====== Data
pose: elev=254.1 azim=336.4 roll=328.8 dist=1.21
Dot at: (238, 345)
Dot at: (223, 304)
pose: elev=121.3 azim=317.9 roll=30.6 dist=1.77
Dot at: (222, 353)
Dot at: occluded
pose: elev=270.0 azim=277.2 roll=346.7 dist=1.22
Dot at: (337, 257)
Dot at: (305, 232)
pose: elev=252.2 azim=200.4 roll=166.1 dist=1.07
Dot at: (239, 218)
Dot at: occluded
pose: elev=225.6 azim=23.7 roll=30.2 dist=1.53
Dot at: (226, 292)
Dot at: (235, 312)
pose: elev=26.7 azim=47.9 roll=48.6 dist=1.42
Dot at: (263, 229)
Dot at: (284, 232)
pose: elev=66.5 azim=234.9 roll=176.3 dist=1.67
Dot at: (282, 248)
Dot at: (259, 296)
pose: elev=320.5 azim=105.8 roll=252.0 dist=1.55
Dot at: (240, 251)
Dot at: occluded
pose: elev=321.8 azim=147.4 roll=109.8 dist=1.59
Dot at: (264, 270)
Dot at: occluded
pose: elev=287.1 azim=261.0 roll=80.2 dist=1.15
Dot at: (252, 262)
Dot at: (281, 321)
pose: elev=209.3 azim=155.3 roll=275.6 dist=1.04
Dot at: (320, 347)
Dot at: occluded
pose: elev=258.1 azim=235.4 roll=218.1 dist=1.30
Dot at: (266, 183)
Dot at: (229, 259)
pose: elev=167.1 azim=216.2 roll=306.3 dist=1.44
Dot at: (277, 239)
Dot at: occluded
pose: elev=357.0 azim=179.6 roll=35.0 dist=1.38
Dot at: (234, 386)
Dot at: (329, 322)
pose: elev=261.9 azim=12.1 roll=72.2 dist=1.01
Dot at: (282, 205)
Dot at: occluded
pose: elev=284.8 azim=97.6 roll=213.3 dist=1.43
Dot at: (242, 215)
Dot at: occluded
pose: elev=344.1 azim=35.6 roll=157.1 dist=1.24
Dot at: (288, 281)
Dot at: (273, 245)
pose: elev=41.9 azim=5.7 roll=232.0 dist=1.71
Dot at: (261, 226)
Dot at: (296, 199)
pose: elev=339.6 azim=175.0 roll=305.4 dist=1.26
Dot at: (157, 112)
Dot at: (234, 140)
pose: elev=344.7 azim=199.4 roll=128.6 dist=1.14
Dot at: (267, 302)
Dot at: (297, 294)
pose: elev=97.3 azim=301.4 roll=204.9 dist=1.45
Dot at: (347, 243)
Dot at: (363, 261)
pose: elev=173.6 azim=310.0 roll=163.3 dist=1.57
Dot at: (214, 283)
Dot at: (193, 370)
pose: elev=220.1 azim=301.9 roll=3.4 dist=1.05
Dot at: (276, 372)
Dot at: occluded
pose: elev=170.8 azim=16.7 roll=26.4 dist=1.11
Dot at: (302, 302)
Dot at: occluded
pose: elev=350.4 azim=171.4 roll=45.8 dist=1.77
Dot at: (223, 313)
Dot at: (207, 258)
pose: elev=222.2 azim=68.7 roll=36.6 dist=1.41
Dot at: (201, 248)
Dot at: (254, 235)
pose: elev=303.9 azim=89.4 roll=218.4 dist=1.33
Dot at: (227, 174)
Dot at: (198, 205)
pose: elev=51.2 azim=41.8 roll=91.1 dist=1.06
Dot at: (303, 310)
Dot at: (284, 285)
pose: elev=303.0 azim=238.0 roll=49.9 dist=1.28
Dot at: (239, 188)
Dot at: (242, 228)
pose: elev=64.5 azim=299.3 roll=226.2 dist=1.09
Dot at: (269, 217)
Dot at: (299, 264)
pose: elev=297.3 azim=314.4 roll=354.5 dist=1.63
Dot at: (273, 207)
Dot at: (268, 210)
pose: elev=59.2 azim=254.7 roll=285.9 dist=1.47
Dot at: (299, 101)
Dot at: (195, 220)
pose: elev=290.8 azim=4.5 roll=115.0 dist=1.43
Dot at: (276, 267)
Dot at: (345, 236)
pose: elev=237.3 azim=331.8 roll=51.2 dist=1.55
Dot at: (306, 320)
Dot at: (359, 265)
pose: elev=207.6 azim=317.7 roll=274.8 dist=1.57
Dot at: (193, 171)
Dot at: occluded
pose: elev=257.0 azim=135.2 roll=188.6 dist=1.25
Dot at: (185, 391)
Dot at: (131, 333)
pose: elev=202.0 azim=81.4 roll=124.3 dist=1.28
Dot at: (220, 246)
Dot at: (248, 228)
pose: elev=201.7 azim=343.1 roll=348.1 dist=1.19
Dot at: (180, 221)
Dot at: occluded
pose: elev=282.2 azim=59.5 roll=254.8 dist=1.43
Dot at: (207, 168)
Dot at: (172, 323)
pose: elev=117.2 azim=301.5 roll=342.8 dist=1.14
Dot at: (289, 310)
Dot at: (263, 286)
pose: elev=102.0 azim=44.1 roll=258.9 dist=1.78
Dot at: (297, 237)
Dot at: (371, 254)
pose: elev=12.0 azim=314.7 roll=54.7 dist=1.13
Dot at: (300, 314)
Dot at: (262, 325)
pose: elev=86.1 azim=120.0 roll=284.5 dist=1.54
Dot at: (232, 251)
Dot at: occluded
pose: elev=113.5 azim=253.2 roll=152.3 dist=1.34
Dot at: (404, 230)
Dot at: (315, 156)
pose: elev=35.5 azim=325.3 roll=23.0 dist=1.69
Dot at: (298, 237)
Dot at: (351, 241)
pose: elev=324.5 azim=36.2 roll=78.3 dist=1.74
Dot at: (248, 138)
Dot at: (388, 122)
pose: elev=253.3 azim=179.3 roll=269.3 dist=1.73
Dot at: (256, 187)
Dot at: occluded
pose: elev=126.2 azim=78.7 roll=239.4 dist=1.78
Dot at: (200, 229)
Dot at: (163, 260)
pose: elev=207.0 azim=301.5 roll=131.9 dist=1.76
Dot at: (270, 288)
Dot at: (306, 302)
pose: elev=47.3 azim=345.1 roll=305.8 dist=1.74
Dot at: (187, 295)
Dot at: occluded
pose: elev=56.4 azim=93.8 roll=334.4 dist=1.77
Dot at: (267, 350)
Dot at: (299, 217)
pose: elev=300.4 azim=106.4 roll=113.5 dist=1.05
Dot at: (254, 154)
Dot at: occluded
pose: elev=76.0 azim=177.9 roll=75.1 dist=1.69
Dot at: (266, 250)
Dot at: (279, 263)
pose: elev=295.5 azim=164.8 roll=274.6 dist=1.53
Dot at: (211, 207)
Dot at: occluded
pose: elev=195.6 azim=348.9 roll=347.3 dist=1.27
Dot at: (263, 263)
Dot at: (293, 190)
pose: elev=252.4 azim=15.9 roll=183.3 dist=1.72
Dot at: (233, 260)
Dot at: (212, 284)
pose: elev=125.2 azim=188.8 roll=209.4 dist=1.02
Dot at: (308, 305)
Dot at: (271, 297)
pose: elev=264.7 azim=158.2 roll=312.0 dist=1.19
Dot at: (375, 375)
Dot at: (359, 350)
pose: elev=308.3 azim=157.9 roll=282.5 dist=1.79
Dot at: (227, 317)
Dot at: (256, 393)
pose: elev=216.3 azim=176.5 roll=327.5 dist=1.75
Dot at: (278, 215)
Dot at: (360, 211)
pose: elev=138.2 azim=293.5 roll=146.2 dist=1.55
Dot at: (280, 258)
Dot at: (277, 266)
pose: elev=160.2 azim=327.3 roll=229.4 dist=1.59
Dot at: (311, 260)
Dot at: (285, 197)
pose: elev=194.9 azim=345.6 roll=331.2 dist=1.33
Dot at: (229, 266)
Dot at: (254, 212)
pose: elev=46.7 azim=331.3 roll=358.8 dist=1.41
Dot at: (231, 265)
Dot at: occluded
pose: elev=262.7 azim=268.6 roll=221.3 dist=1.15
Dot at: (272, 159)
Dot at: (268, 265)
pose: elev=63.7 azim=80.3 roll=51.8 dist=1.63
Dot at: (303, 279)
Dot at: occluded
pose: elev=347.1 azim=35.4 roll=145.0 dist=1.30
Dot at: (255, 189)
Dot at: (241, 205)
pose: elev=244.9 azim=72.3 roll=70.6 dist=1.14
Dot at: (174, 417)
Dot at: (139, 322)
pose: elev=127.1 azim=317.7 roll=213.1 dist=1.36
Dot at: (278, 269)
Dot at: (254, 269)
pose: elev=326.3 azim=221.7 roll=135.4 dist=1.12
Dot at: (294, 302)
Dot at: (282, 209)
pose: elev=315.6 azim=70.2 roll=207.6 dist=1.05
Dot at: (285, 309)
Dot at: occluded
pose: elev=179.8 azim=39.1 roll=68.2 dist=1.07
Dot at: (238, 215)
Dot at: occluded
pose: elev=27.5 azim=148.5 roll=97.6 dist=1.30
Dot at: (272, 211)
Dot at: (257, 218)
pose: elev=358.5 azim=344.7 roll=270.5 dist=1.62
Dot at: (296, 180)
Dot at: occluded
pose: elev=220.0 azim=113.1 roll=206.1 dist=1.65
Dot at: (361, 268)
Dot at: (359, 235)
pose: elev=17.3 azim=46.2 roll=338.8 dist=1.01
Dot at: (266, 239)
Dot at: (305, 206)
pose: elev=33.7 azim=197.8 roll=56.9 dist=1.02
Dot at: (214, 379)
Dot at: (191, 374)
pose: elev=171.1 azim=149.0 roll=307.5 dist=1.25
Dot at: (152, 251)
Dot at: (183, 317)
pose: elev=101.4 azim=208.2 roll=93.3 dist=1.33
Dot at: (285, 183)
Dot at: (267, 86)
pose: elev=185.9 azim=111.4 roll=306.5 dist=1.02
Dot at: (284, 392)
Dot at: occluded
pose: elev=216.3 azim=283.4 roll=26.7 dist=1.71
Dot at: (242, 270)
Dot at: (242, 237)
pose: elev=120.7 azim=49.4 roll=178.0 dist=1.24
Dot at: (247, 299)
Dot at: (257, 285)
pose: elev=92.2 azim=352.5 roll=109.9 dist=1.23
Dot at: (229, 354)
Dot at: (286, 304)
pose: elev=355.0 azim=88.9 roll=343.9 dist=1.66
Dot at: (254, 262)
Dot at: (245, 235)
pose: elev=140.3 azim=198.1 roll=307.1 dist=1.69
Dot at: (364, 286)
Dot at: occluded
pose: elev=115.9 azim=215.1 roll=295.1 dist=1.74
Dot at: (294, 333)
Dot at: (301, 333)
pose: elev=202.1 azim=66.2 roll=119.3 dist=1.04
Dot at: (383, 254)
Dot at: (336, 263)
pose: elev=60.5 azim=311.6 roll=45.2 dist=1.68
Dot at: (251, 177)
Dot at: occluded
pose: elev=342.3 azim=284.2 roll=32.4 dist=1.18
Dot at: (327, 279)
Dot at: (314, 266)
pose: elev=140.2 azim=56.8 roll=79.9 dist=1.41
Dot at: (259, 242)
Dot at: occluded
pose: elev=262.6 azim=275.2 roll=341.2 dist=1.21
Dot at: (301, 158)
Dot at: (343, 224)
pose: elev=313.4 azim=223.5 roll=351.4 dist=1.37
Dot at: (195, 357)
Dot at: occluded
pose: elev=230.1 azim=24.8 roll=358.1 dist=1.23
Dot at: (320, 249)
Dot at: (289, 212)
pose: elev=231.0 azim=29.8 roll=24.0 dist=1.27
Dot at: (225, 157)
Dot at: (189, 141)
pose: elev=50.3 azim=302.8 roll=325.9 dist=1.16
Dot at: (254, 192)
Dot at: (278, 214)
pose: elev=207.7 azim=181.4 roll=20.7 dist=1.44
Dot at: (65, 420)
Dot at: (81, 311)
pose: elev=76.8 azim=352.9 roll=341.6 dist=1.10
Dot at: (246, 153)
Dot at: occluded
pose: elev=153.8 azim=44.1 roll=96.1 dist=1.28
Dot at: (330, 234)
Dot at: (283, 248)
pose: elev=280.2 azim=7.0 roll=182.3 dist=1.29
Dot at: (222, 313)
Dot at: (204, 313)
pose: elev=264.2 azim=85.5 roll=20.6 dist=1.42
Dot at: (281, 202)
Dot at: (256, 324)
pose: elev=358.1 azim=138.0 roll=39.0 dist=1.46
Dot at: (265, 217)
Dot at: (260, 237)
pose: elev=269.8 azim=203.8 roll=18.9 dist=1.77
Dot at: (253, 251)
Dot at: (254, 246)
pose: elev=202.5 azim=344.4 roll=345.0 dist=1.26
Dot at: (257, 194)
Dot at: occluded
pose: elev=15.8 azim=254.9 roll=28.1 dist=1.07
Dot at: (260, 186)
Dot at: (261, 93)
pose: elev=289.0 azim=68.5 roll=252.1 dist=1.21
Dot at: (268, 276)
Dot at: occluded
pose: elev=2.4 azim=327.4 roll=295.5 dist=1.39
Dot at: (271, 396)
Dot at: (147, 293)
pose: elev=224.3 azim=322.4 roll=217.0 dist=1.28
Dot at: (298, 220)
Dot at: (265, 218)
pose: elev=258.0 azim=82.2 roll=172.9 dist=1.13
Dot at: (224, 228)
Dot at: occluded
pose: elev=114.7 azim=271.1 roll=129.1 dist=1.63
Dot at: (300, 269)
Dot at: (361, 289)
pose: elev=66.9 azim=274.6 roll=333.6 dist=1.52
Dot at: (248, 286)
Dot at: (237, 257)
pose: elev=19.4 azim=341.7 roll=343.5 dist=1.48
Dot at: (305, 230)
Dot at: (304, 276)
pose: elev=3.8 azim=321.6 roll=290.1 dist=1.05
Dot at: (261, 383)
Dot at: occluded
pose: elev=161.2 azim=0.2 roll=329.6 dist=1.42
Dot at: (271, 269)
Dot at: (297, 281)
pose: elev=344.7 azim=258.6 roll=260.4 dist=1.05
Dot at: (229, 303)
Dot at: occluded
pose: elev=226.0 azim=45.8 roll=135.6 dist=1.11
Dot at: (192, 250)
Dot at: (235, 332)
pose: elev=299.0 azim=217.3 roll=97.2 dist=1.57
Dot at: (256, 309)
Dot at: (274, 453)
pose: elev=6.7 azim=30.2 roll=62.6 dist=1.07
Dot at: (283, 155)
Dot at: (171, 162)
============
## Work to do
Copy the lines verbatim, beginning with the first line of the data and stopping after the line that contains "Dot at: (305, 232)".

## Solution to this task
pose: elev=254.1 azim=336.4 roll=328.8 dist=1.21
Dot at: (238, 345)
Dot at: (223, 304)
pose: elev=121.3 azim=317.9 roll=30.6 dist=1.77
Dot at: (222, 353)
Dot at: occluded
pose: elev=270.0 azim=277.2 roll=346.7 dist=1.22
Dot at: (337, 257)
Dot at: (305, 232)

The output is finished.